I did say "with magic"? Little Tanya, having magical talent, enters the military at an impossibly young age, and at nine years, she's a drill sergeant who, in a high-pitched voice, blasts at the new recruits: "I don't expect you to excel! I don't expect you to succeed! All I hope is that you won't let me down too badly!" before putting them through the Training From Hell. Her inner monologue is still in the flat, soulless voice of the office sociopath who has already thought of a way out: work your way up in the military ranks until you can join the strategists who don't have to set foot on the battlefield themselves, then kick back and relax. Problem: Tanya is such a good soldier and strategist that her superior decides she belongs in the heat of battle. Well dammit!
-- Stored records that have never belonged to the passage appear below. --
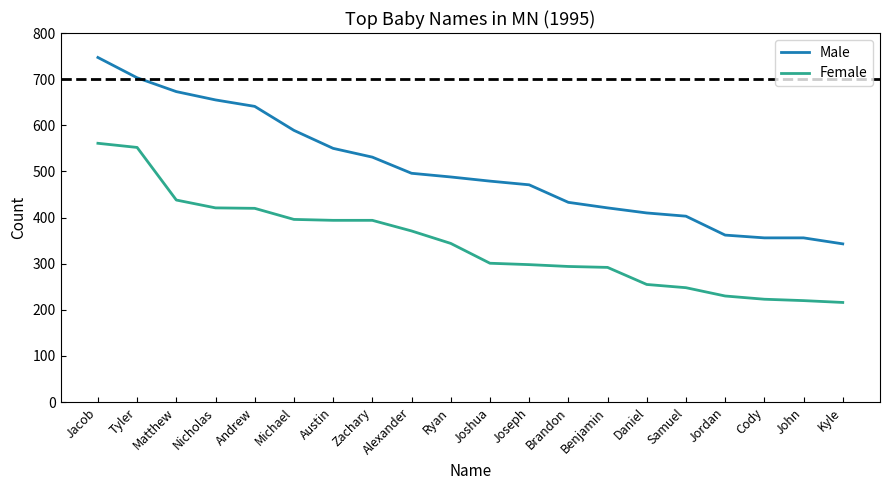

True or false: Male and Female intersect in this chart.

False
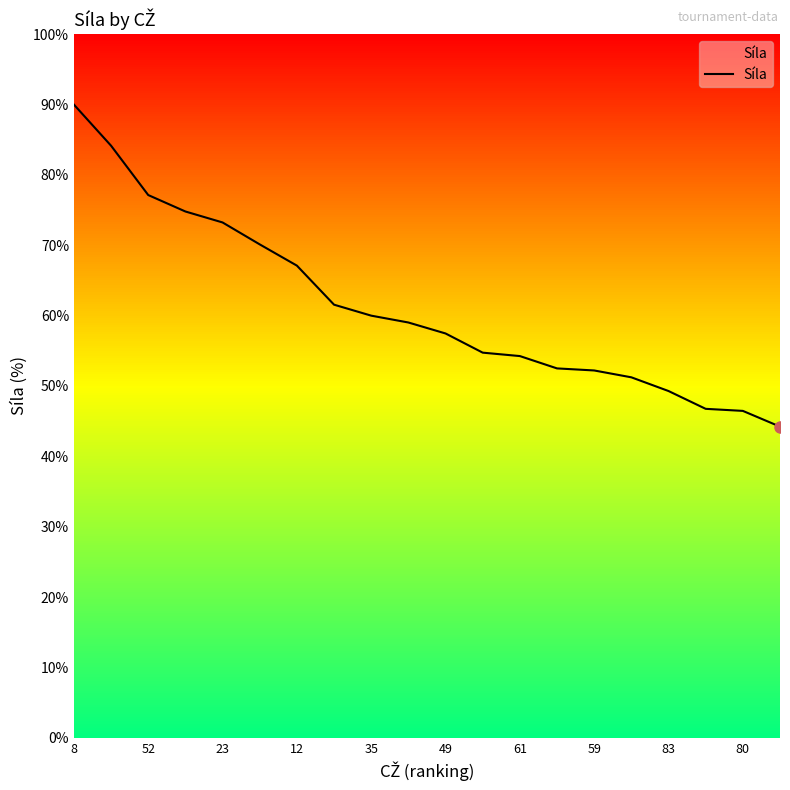

How many lines are shown in the chart?

1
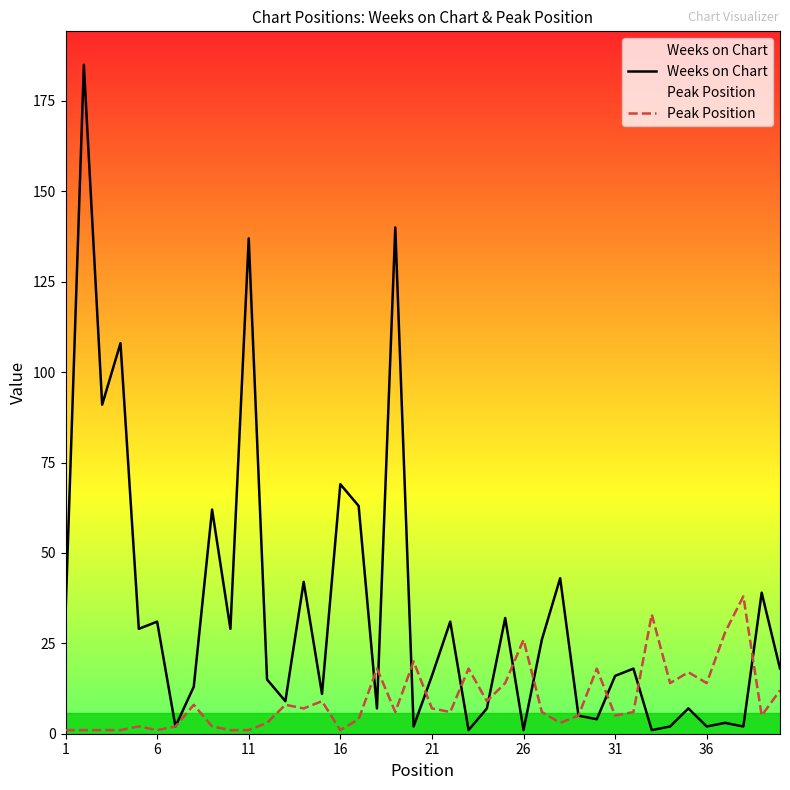

True or false: Peak Position has a value of 14 at 36.

True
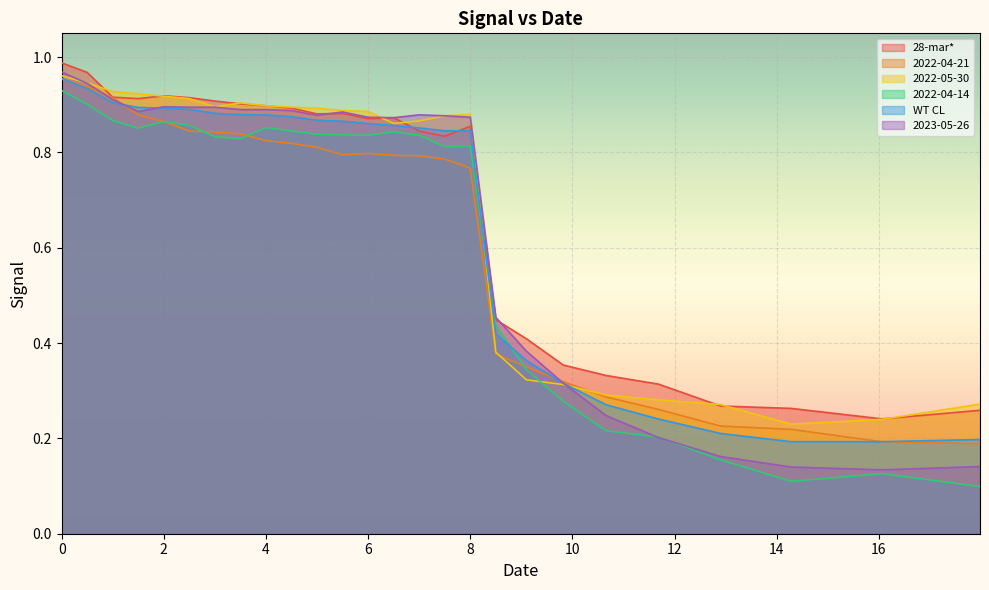

What is the sum of the 2022-04-14 values at 0.0 and 7.5?

1.7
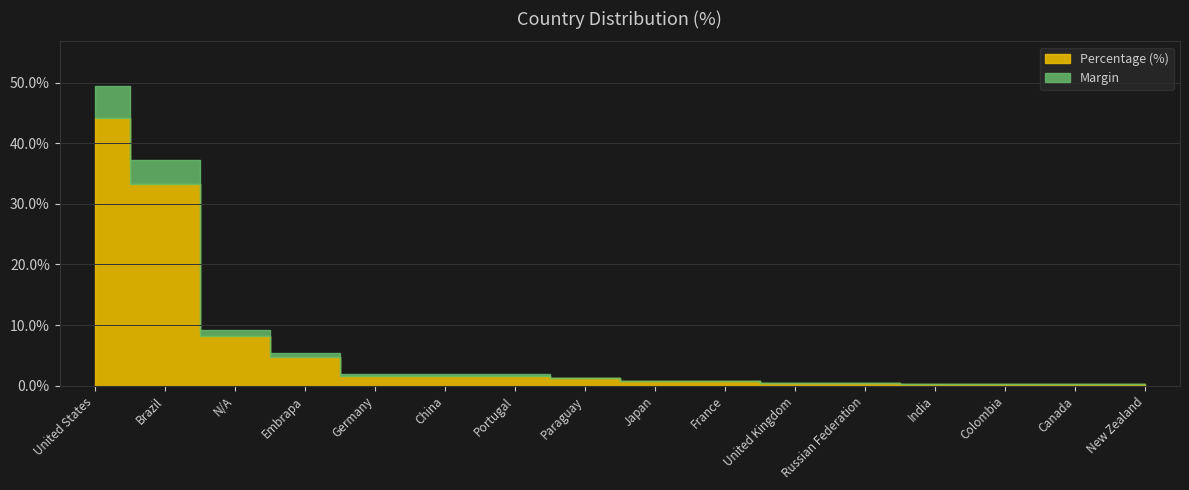

What is the label of the 11th point from the left?

United Kingdom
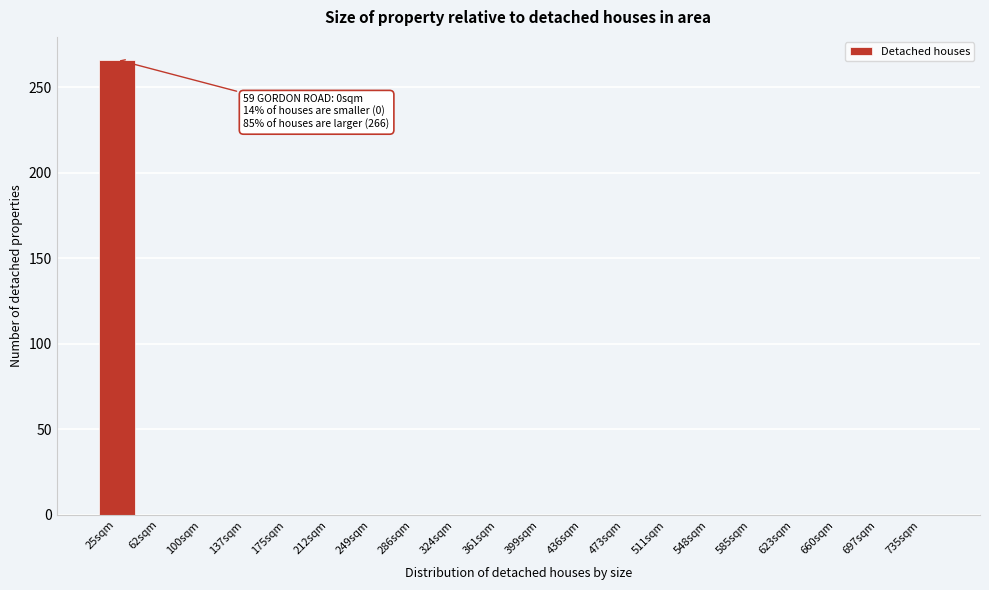

Reading left to right, transcribe all the data shown in this chart.

25sqm=266	62sqm=0	100sqm=0	137sqm=0	175sqm=0	212sqm=0	249sqm=0	286sqm=0	324sqm=0	361sqm=0	399sqm=0	436sqm=0	473sqm=0	511sqm=0	548sqm=0	585sqm=0	623sqm=0	660sqm=0	697sqm=0	735sqm=0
After that, it gets formulaic. Tanya flies around in a snowy landscape on her military magic broomstick, acts callous to fellow soldiers, kills enemies, almost gets killed herself and, any time things really get out of hand, prays to God. It's like the final Sailor Moon season, where every episode culminated in Chibi-Chibi doing her precious little prayer pose. The puffy upper lips and suggested duckface of the female characters, including Tanya, also got on my nerves. And my stomach was sending up burps again as a sign to go to the hotel and get some rest. So that was it for Saturday.

Whatever anime Sunday kicked off with, I must have found it unimpressive, because I slept in. This con's surprise movie was the Sailor Moon R movie, or, to give the full title, Pretty Guardian Sailor Moon R: The Movie. Having bought that season's laser disk set complete with movie, I recognized it from the opening scene of Usagi (Sailor Moon in civvies) and friends at a rose-filled nursery. The Sailor Moon R season featured, as villains and comic relief, two elf/alien creatures called Alan and Ann who crashed on Earth with their life-sustaining spaceship/tree. The season's movie introduces a third called Fiore, who forcibly, using mobile aggressive plants, abducts Usagi's boyfriend Mamoru (Tuxedo Mask) to a floating floral paradise in space, which then hurtles on a crash course towards Earth. The abduction part is because when they were both children, Mamoru gave Fiore a rose, and Fiore swore to return the favour one day; and also so Fiore can heal Mamoru, who was almost killed when he threw himself in the path of an attack aimed at Usagi. The crashing part is because Fiore, who, like the other aliens, lives in symbiosis with plants, is being mind-controlled by an evil plant that wants to scatter its seeds all over the planet. Long story short, the Sailor girls and Tuxedo Mask unite to stop this happening; Fiore dies; Sailor Moon almost dies but is revived; everyone lives happily ever after.

And that's all I can remember about this year, sorry!